WHAT YOU ARE ASKED TO DO |
Every line with "outside" in it must be copied from the data.

'''

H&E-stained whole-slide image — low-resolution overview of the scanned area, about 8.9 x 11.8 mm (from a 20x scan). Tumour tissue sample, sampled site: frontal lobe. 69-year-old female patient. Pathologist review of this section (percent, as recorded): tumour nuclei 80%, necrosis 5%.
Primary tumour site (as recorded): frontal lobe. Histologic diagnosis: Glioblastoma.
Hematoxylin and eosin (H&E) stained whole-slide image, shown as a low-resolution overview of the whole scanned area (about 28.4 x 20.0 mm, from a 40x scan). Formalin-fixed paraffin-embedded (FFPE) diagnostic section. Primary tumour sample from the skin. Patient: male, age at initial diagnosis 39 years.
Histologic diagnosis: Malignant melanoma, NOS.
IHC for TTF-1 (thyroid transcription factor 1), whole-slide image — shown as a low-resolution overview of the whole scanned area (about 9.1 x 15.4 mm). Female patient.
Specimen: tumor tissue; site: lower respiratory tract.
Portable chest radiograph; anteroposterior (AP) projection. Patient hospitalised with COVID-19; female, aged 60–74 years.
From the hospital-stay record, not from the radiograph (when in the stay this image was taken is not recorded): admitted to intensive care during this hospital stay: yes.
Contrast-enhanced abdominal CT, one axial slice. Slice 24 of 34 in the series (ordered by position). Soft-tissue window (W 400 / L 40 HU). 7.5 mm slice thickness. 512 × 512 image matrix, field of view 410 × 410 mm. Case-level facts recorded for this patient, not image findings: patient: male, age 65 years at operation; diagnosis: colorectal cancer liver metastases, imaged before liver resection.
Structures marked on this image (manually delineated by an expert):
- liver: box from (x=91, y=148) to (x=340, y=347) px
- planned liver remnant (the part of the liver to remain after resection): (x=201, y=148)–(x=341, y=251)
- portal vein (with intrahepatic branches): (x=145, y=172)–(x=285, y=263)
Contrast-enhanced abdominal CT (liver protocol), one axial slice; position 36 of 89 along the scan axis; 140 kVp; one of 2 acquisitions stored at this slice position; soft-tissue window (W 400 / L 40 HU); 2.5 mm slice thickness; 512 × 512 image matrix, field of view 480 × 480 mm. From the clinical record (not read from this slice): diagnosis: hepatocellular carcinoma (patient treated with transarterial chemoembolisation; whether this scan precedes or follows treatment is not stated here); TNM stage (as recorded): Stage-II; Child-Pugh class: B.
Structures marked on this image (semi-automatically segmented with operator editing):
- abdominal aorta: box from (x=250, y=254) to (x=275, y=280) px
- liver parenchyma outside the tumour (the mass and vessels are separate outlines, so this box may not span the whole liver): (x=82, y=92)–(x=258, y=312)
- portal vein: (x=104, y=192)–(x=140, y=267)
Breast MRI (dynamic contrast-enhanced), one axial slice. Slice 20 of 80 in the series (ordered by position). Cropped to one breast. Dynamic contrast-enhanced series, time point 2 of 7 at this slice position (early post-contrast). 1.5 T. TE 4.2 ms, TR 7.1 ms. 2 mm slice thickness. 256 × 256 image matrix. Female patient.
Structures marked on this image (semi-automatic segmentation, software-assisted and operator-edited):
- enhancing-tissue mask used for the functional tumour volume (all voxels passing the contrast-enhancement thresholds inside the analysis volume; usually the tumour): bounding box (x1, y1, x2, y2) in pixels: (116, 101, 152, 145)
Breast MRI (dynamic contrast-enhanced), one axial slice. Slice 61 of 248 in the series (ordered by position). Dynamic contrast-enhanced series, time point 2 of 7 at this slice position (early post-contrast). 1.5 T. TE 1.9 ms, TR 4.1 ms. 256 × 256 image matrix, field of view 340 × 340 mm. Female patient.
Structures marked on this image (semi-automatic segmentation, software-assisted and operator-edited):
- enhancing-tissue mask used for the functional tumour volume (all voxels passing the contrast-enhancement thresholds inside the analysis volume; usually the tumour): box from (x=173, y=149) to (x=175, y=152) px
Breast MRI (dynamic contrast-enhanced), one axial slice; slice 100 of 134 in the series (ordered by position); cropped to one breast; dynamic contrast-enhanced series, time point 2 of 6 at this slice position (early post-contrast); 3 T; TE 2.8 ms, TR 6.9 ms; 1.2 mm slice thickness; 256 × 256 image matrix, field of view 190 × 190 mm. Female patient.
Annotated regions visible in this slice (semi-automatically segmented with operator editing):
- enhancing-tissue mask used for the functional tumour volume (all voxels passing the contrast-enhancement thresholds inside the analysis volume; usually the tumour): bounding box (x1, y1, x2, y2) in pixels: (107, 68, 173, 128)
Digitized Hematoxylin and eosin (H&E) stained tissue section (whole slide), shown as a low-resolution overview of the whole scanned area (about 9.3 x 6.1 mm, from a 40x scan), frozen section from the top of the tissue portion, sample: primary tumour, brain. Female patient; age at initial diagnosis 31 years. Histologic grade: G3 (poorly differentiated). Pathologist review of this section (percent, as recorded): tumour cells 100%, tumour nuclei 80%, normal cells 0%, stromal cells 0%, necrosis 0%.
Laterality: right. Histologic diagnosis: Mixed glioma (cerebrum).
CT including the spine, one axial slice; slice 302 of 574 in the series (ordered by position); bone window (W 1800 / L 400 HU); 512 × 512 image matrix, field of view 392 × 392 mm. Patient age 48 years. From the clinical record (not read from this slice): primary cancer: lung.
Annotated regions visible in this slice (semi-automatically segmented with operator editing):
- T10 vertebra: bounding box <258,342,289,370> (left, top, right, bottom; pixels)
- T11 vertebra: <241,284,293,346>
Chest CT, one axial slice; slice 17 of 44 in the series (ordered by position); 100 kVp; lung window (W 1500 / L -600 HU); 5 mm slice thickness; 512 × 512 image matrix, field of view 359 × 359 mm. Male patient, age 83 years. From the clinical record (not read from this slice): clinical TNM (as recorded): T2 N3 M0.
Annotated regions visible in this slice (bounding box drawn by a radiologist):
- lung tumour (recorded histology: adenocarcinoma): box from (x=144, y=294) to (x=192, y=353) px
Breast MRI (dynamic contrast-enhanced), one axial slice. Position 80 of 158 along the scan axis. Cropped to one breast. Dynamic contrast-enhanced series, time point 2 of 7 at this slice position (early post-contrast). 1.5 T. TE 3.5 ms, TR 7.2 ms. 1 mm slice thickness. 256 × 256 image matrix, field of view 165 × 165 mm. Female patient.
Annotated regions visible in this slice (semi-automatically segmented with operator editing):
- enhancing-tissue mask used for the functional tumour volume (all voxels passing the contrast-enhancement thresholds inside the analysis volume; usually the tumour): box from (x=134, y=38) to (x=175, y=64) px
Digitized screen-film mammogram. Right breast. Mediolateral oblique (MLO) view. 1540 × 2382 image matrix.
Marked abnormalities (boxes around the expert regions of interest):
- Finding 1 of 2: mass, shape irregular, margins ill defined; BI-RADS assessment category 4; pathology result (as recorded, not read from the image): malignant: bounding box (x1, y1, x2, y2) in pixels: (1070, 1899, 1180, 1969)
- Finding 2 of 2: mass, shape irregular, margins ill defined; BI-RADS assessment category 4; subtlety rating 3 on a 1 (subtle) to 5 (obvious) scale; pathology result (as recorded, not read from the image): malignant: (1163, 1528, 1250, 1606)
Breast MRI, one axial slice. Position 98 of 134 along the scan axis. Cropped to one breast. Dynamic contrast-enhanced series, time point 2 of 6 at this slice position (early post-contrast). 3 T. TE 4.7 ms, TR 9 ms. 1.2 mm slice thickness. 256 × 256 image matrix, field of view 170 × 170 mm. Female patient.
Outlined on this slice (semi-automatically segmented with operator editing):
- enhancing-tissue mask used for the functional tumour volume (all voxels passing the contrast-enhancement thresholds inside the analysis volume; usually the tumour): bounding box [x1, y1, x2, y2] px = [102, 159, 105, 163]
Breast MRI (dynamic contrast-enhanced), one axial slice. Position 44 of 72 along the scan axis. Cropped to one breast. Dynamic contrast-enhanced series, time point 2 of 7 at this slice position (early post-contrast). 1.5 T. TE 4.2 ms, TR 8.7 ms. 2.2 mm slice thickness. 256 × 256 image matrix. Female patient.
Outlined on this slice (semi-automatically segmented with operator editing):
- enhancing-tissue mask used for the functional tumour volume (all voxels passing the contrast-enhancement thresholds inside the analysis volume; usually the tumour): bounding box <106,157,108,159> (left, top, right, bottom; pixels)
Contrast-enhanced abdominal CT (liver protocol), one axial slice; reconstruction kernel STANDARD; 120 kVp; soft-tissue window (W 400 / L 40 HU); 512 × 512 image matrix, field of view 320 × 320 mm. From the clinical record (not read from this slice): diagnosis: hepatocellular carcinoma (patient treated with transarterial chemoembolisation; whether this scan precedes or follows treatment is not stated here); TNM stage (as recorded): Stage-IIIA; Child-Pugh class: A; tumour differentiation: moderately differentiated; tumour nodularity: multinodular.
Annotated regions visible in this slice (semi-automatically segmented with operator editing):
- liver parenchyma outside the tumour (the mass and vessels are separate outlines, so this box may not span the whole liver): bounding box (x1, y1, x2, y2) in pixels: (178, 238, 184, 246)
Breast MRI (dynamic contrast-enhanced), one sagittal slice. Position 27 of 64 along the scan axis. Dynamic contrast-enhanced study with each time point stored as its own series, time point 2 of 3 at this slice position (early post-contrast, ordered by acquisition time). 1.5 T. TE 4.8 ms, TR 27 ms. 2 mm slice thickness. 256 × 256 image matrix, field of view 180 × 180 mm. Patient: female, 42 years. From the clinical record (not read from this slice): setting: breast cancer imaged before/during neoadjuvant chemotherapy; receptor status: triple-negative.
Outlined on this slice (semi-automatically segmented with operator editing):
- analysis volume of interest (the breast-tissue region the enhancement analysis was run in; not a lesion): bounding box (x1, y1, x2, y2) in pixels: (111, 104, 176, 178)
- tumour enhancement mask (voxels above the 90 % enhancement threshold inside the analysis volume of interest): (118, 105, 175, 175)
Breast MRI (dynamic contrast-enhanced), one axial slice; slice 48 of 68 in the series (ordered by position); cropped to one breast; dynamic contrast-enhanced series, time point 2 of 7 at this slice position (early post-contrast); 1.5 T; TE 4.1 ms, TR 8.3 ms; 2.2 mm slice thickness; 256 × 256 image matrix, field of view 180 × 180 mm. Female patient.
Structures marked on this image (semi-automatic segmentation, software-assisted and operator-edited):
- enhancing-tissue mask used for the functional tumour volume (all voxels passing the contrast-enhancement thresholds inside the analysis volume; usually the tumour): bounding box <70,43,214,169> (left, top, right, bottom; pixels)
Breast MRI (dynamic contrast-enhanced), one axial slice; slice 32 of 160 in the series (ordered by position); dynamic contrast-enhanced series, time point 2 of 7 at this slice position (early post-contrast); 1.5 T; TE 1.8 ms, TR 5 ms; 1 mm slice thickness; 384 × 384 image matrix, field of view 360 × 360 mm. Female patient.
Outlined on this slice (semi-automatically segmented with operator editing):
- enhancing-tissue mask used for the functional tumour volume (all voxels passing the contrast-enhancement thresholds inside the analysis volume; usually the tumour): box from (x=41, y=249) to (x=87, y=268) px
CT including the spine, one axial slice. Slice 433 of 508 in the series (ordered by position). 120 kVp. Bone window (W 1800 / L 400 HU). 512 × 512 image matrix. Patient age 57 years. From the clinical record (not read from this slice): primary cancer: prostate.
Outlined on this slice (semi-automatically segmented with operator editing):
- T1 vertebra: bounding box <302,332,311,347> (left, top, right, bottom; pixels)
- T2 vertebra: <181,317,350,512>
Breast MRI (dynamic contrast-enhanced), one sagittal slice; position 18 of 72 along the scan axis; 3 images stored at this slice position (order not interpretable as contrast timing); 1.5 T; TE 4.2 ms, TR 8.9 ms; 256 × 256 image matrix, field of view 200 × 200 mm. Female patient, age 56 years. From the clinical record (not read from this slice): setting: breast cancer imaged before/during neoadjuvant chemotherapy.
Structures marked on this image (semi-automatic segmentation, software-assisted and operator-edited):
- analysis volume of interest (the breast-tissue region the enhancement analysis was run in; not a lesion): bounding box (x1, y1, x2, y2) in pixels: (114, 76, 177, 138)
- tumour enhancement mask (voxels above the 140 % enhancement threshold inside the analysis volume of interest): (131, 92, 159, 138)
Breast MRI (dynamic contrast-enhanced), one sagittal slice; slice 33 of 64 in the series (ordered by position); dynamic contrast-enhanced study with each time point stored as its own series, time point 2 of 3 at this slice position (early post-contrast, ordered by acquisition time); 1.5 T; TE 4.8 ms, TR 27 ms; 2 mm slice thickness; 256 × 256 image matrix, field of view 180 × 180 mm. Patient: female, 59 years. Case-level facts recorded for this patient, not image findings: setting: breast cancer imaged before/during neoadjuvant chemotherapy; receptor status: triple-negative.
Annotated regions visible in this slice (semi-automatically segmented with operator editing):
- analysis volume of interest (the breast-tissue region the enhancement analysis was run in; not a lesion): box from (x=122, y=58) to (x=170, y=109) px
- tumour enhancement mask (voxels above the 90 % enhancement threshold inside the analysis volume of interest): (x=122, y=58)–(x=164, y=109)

'''

TASK SOLUTION |
- liver parenchyma outside the tumour (the mass and vessels are separate outlines, so this box may not span the whole liver): (x=82, y=92)–(x=258, y=312)
- liver parenchyma outside the tumour (the mass and vessels are separate outlines, so this box may not span the whole liver): bounding box (x1, y1, x2, y2) in pixels: (178, 238, 184, 246)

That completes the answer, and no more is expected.